# Stated task
Can you format the lines of the listing below as a numbered list, leaving out blank lines and the pictures?

=======

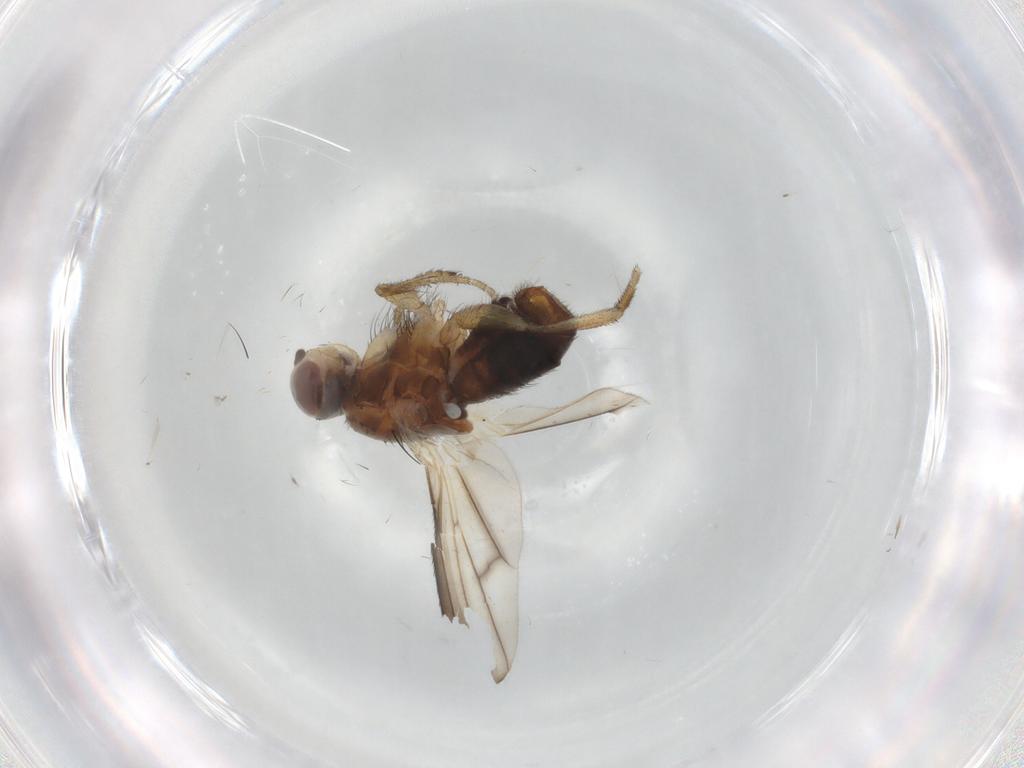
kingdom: Animalia
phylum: Arthropoda
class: Insecta
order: Diptera
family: Heleomyzidae
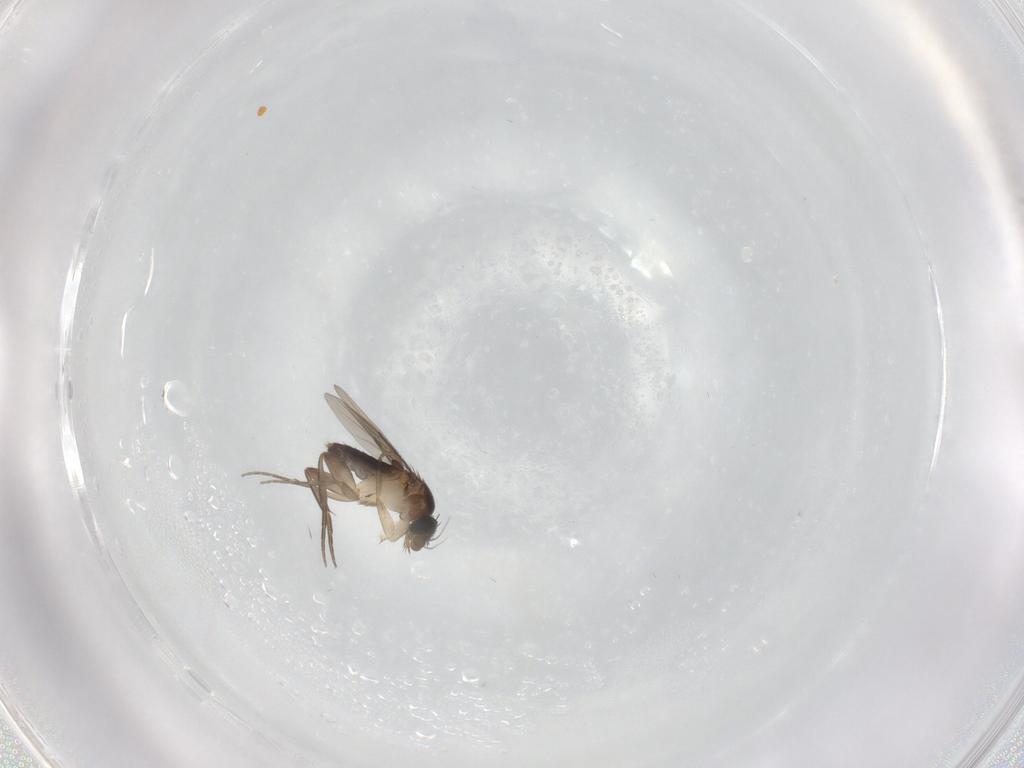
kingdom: Animalia
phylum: Arthropoda
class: Insecta
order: Diptera
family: Phoridae
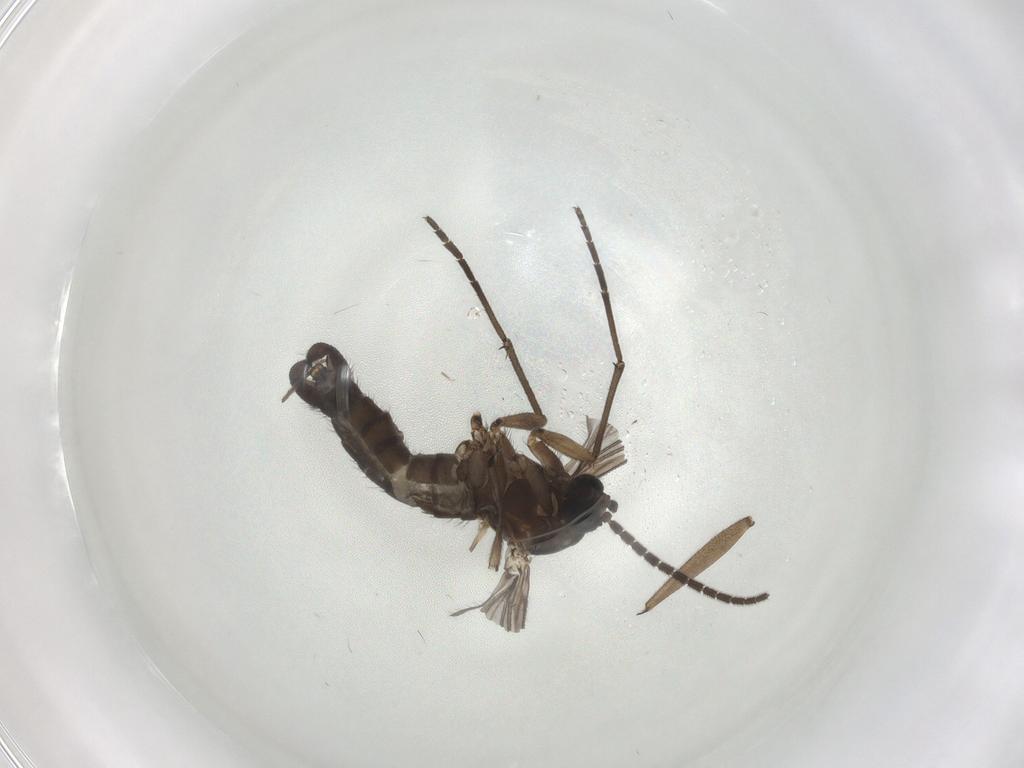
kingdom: Animalia
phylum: Arthropoda
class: Insecta
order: Diptera
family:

=======

# Task result
1. kingdom: Animalia
2. phylum: Arthropoda
3. class: Insecta
4. order: Diptera
5. family: Heleomyzidae
6. kingdom: Animalia
7. phylum: Arthropoda
8. class: Insecta
9. order: Diptera
10. family: Phoridae
11. kingdom: Animalia
12. phylum: Arthropoda
13. class: Insecta
14. order: Diptera
15. family:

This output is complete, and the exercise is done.